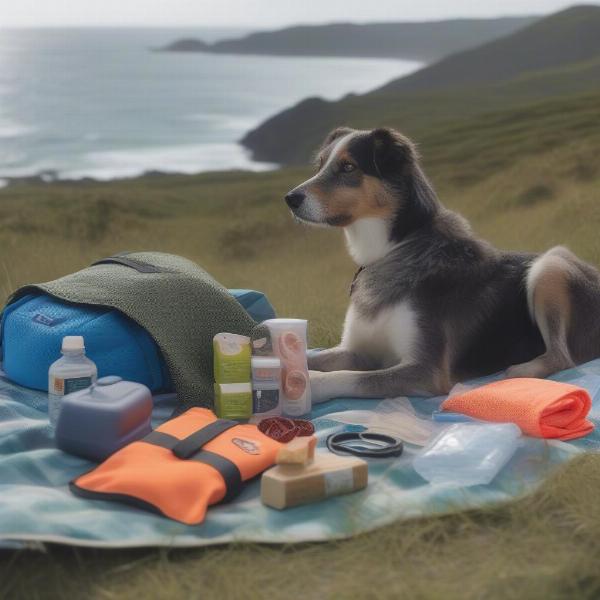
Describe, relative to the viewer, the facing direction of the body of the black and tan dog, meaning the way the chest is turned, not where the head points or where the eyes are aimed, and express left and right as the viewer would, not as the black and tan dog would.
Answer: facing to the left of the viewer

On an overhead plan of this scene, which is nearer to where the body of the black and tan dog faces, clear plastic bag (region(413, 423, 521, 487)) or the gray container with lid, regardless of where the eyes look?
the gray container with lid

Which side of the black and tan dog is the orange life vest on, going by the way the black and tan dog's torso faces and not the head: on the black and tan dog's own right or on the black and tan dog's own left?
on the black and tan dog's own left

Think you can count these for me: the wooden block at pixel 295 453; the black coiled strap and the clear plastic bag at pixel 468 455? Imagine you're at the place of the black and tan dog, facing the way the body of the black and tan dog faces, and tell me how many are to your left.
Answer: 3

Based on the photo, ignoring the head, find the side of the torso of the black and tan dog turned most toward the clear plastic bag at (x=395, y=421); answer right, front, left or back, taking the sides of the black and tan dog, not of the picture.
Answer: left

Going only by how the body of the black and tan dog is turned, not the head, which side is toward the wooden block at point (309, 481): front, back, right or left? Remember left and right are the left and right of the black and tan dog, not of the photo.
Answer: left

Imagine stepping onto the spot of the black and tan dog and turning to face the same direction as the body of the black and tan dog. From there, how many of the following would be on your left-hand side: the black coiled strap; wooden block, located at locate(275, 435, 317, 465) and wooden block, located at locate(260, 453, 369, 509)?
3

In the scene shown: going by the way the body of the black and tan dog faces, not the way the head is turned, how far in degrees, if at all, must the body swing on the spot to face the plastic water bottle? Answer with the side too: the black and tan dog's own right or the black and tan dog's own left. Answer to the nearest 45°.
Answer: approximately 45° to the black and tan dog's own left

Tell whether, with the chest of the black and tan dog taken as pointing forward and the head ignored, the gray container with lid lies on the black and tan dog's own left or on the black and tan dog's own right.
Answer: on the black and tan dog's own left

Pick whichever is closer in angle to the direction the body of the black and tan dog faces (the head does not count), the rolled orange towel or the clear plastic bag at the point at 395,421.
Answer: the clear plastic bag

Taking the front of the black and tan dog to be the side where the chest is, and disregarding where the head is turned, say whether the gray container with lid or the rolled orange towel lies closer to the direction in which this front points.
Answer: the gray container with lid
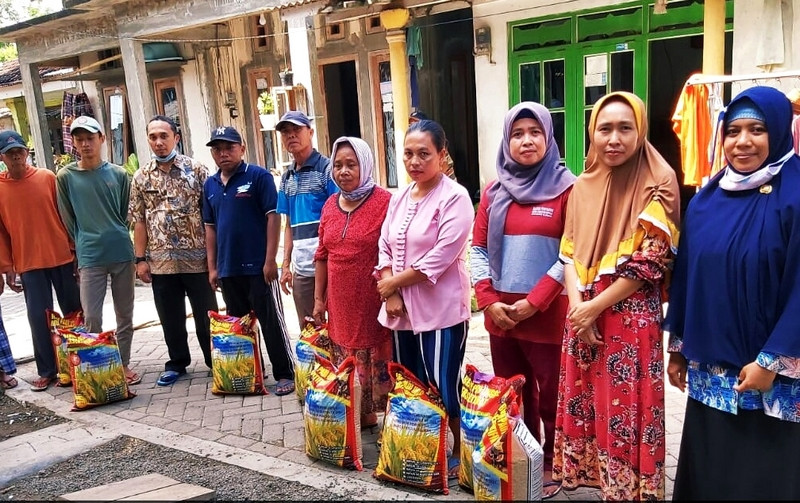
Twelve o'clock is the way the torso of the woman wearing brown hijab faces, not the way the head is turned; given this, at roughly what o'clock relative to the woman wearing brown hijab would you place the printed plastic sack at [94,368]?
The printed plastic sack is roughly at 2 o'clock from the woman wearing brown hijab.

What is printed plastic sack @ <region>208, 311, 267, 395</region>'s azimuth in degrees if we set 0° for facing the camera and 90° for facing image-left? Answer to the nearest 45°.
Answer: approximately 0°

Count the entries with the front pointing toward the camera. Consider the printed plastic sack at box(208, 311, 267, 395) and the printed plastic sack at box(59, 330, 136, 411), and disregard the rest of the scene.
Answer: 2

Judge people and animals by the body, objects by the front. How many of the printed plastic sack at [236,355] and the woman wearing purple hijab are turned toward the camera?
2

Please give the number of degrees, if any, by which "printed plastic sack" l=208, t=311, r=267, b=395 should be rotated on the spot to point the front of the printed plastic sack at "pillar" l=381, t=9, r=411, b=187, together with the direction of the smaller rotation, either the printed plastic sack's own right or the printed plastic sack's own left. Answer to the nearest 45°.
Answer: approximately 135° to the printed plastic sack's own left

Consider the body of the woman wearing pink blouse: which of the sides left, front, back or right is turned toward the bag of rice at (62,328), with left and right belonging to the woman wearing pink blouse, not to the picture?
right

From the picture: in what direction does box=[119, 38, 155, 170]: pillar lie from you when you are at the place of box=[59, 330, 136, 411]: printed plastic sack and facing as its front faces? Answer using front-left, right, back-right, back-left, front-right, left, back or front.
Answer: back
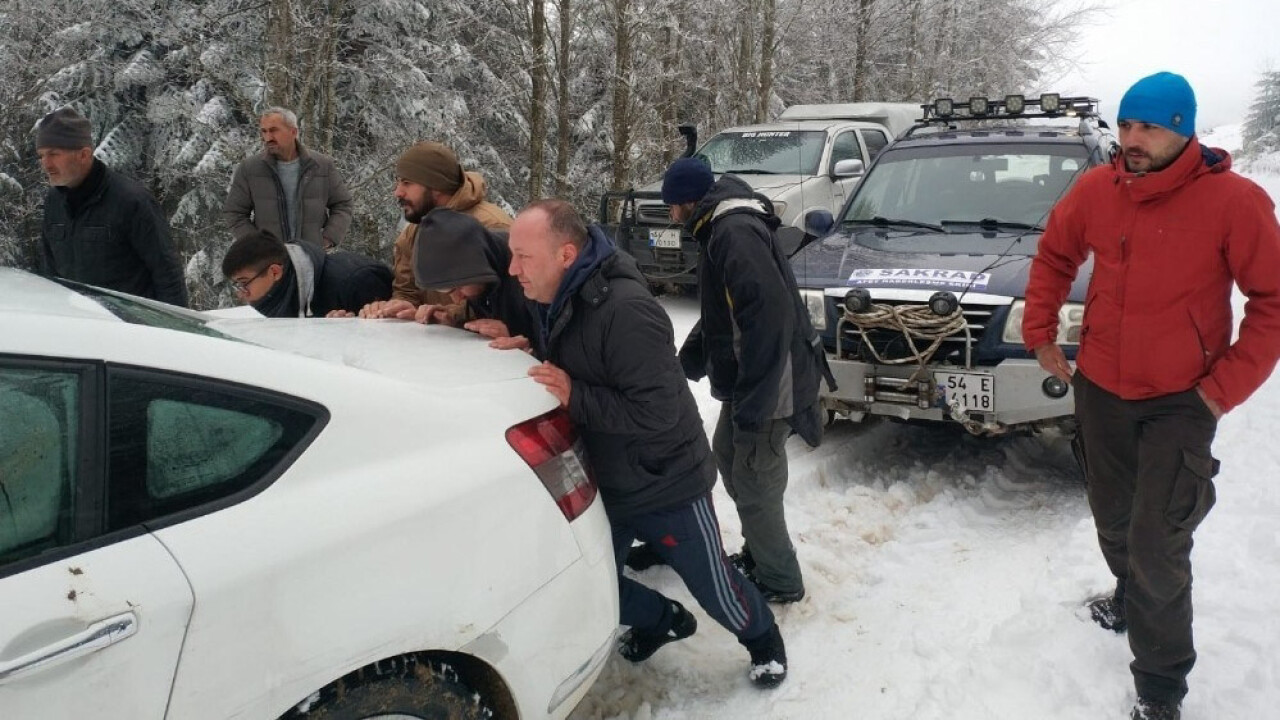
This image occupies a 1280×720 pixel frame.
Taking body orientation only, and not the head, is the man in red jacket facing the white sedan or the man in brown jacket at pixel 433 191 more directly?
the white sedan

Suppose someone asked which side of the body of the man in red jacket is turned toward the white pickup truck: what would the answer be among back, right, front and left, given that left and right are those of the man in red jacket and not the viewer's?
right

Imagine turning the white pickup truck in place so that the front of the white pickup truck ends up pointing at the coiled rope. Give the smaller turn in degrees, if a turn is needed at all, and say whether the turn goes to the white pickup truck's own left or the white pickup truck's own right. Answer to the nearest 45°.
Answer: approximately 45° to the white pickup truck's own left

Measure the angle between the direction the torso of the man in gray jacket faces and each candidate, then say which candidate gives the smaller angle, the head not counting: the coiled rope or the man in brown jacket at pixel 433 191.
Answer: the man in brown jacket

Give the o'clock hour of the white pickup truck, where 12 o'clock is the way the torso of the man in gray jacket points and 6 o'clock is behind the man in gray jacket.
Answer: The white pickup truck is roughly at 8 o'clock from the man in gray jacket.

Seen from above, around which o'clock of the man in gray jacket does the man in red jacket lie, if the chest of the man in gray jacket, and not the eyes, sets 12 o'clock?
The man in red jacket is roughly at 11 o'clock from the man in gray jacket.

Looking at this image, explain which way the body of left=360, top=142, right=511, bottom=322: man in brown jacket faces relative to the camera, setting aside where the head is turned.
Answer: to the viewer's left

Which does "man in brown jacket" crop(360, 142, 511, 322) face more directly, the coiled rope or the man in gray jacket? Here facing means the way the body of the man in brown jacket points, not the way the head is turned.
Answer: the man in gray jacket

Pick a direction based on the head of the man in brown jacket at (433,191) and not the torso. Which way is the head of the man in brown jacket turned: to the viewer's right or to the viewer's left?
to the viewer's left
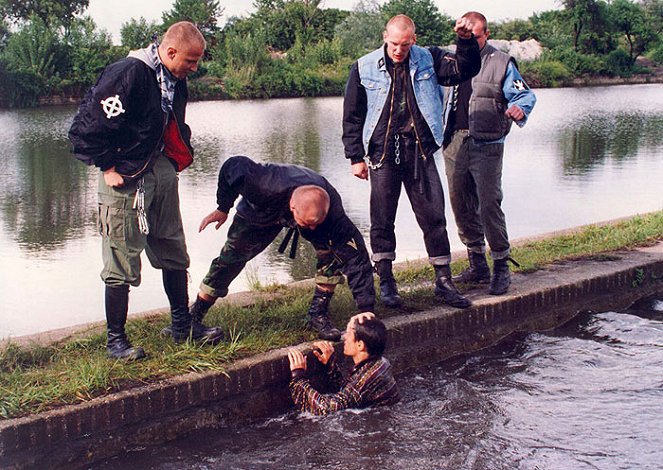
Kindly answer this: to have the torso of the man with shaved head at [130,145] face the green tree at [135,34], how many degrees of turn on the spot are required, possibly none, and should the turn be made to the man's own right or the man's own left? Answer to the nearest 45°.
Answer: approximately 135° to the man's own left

- - -

What you are asked to do:
Return every row above word for word, leaving out the pictures.

Answer to this problem:
Describe, relative to the viewer, the facing direction of the body of the black and tan dog, meaning the way the chest is turned, not where the head points or where the eyes are aimed, and express left and right as the viewer would, not as the black and tan dog would.
Answer: facing to the left of the viewer

On an overhead plan of this scene, which is nearer to where the body of the black and tan dog faces, clear plastic bag (region(413, 423, 521, 487)) or the gray container with lid, regardless of where the eyes look?
the gray container with lid

Which side of the black and tan dog is the orange life vest on, going by the way the black and tan dog's torso faces and not the head: on the black and tan dog's own right or on the black and tan dog's own left?
on the black and tan dog's own left

Think you can count these for me: the wooden block at pixel 295 453; the black coiled strap and the clear plastic bag at pixel 468 455? Imagine you're at the place of the black and tan dog, facing the way the body of the black and tan dog faces, and tell me how many are to your left.
Answer: 3

Based on the photo, ignoring the head, find the side of the torso of the black and tan dog turned most toward the clear plastic bag at (x=395, y=421); answer right, front, left or back, taking the sides of the black and tan dog, not of the picture.
Answer: left

Going only by how the body of the black and tan dog is turned, not the head, which side is toward the wooden block at point (309, 481): front, back, right or left? Remember left and right are the left and right of the black and tan dog, not of the photo.
Answer: left

Imagine stepping onto the spot of the black and tan dog and turning to face the same direction as the body of the black and tan dog. From there, how many of the following would be on your left-hand side: the black coiled strap; wooden block, located at locate(275, 435, 317, 465) and wooden block, located at locate(260, 453, 369, 509)?
3

In the scene shown: going by the way the body of the black and tan dog faces, not the way the head is turned, how far in degrees, if at all, must the body swing on the spot to face the plastic water bottle? Answer with the side too: the black and tan dog's own right or the black and tan dog's own left. Answer to the nearest 45°.
Answer: approximately 45° to the black and tan dog's own left

Tell whether, with the chest of the black and tan dog taken as pointing forward and the head ignored, the gray container with lid lies on the black and tan dog's own left or on the black and tan dog's own right.
Answer: on the black and tan dog's own left

Pick whichever is closer in angle to the direction the body of the black and tan dog faces (the head does not count), the rolled orange towel or the clear plastic bag at the point at 395,421.
Answer: the clear plastic bag

Taking the front of the black and tan dog to be the side where the chest is, and disregarding where the head is turned, say whether the gray container with lid or the rolled orange towel lies closer to the direction in which this front points.
Answer: the gray container with lid
Twelve o'clock is the way the torso of the woman wearing brown hijab faces, not the way the head is turned; given this, at roughly what o'clock relative to the woman wearing brown hijab would you place the printed plastic sack at [94,368]?
The printed plastic sack is roughly at 2 o'clock from the woman wearing brown hijab.

What is printed plastic sack @ <region>208, 311, 267, 395</region>'s azimuth in degrees if we set 0° for facing the camera and 90° for facing image-left? Answer to the nearest 45°.
Answer: approximately 0°

Count the entries with the front pointing toward the camera. Consider the printed plastic sack at box(208, 311, 267, 395) and the printed plastic sack at box(59, 330, 136, 411), and disregard the rest of the scene.
Answer: 2

Judge people and animals by the body, objects by the front. How many of the printed plastic sack at [236,355] and the woman wearing purple hijab are turned toward the camera?
2

Please give the number of degrees, if any, by which "printed plastic sack" l=208, t=311, r=267, b=395 should be rotated on the spot to point the front of the printed plastic sack at "pillar" l=381, t=9, r=411, b=187, together with the direction of the smaller rotation, either the printed plastic sack's own right or the printed plastic sack's own left. Answer to the nearest 45°.
Answer: approximately 135° to the printed plastic sack's own left

Consider the body of the woman wearing pink blouse: which of the sides left, front, back or right is turned toward the bag of rice at (62,328), with left and right belonging to the woman wearing pink blouse, not to the picture?
right

From the picture: in what direction does box=[119, 38, 155, 170]: pillar lie from you when you are at the place of box=[59, 330, 136, 411]: printed plastic sack and facing as its front faces? Answer using front-left, right, back-right, back-left, front-right, left, back or front.
Answer: back
This image occupies a 1280×720 pixel frame.
Taking body orientation only, and not the head, is the man in red jacket facing the white sedan or the man in brown jacket at pixel 433 191 more directly?
the white sedan

Suppose someone asked which side of the body of the man in red jacket is turned toward the white pickup truck: what would the answer be among back, right, front and left, given that left and right are those of the man in red jacket and not the viewer's?
right

Imagine turning the white pickup truck in place so that the front of the white pickup truck ends up pointing at the coiled rope. Give the smaller turn in degrees, if a turn is needed at all, and say whether the turn goes to the white pickup truck's own left or the white pickup truck's own right. Answer to the nearest 45°.
Answer: approximately 45° to the white pickup truck's own left

Measure the angle between the direction the torso of the man in gray jacket faces and each candidate, then say which candidate gives the smaller angle, the head not counting: the coiled rope or the man in brown jacket at pixel 433 191.
Answer: the man in brown jacket

Give the o'clock hour of the white pickup truck, where 12 o'clock is the way the torso of the man in gray jacket points and 6 o'clock is behind the man in gray jacket.
Answer: The white pickup truck is roughly at 8 o'clock from the man in gray jacket.

Seen from above, around which o'clock of the man in gray jacket does the man in red jacket lie, if the chest of the man in gray jacket, and not the eyes, sets 12 o'clock?
The man in red jacket is roughly at 11 o'clock from the man in gray jacket.

Looking at this image, explain which way the body of left=360, top=142, right=511, bottom=322: man in brown jacket faces relative to the camera, setting aside where the head is turned.
Answer: to the viewer's left

Which does "man in brown jacket" crop(360, 142, 511, 322) face more directly, the coiled rope or the man in gray jacket? Here facing means the way the body of the man in brown jacket points, not the way the head is turned.
Answer: the man in gray jacket

Pick a direction based on the head of the man in brown jacket at (433,191) and not the torso. Which way is the head of the man in brown jacket turned: to the viewer's right or to the viewer's left?
to the viewer's left
Kindly answer this: to have the torso of the man with shaved head at [130,145] face the green tree at [135,34], how many degrees of turn on the spot are required, possibly none, and should the turn be made to the man's own right or the man's own left? Answer to the nearest 45°.
Answer: approximately 135° to the man's own left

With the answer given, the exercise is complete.